ViiV Healthcare ha annunciato la disponibilità in Italia di cabotegravir iniettabile a lunga durata d’azione e in compresse per la profilassi pre-esposizione (PrEP) contro l’Hiv. Il trattamento è indicato, in associazione con pratiche sessuali sicure, per ridurre il rischio di infezione da Hiv acquisita per via sessuale negli adulti e negli adolescenti di peso corporeo pari ad almeno 35 kg considerati ad alto rischio.
Secondo quanto riferito dall’azienda, la disponibilità di cabotegravir long acting per la PrEP è supportata dai risultati degli studi registrativi internazionali HPTN 083 e HPTN 084, che hanno confrontato il farmaco con tenofovir disoproxil fumarato/emtricitabina (Tdf/Ftc) orale quotidiano.
Nello studio HPTN 083, condotto su uomini Hiv-negativi che hanno rapporti sessuali con uomini e donne transgender, il trattamento con cabotegravir long acting è stato associato a un tasso di acquisizione dell’Hiv inferiore del 69% rispetto alla terapia orale quotidiana.

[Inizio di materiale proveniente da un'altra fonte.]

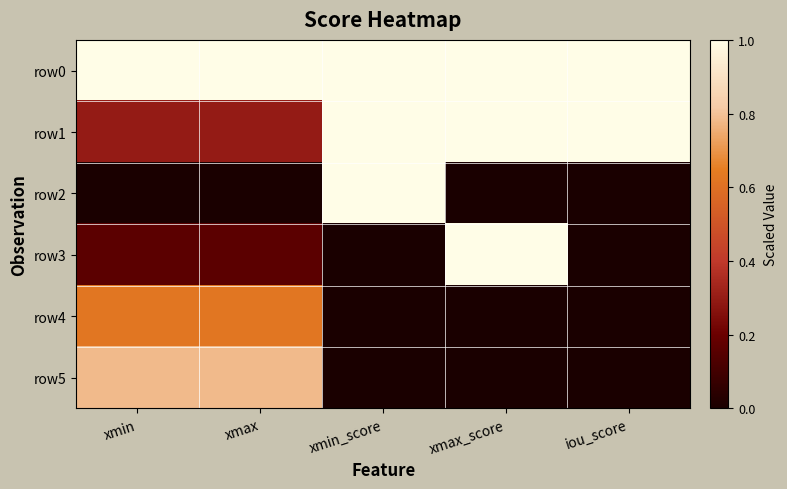

Reading left to right, extract all data points from this chart.

row0: xmin=1.0	xmax=1.0	xmin_score=1.0	xmax_score=1.0	iou_score=1.0
row1: xmin=0.3	xmax=0.3	xmin_score=1.0	xmax_score=1.0	iou_score=1.0
row2: xmin=0.0	xmax=0.0	xmin_score=1.0	xmax_score=0.0	iou_score=0.0
row3: xmin=0.2	xmax=0.2	xmin_score=0.0	xmax_score=1.0	iou_score=0.0
row4: xmin=0.6	xmax=0.6	xmin_score=0.0	xmax_score=0.0	iou_score=0.0
row5: xmin=0.8	xmax=0.8	xmin_score=0.0	xmax_score=0.0	iou_score=0.0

Nello studio HPTN 084, condotto su donne cisgender ad alto rischio di infezione, la riduzione riportata è stata del 90%.
“L’annuncio odierno rappresenta un importante passo avanti per chi in Italia cerca opzioni preventive alternative contro l’Hiv”, afferma Antonella Castagna, primario di Malattie infettive dell’Irccs Ospedale San Raffaele e ordinaria di Malattie infettive all’Università Vita-Salute San Raffaele di Milano. “I dati italiani supportano in particolare l’impiego di cabotegravir a lunga durata come strategia preventiva centrata sulle persone a rischio, capace di superare i principali limiti della PrEP orale quotidiana”.
“Per porre fine all’epidemia di Hiv è fondamentale ampliare gli strumenti di prevenzione e adottare opzioni farmacologiche a lunga durata d’azione”, sottolinea Andrea Gori, ordinario di Malattie infettive all’Università di Milano e direttore del Dipartimento di Malattie infettive dell’Ospedale Sacco.
Secondo Andrea Antinori, direttore del Dipartimento clinico dell’Istituto nazionale per le Malattie infettive Lazzaro Spallanzani Irccs di Roma, la formulazione “può contribuire a superare le barriere della PrEP orale, come l’aderenza quotidiana e lo stigma legato alla visibilità dell’assunzione”.
Cabotegravir a lunga durata d’azione viene somministrato come iniezione intramuscolare ogni due mesi, dopo una fase iniziale con due somministrazioni consecutive a distanza di un mese. La formulazione orale può essere utilizzata prima dell’avvio del trattamento iniettivo per valutare la tollerabilità del farmaco.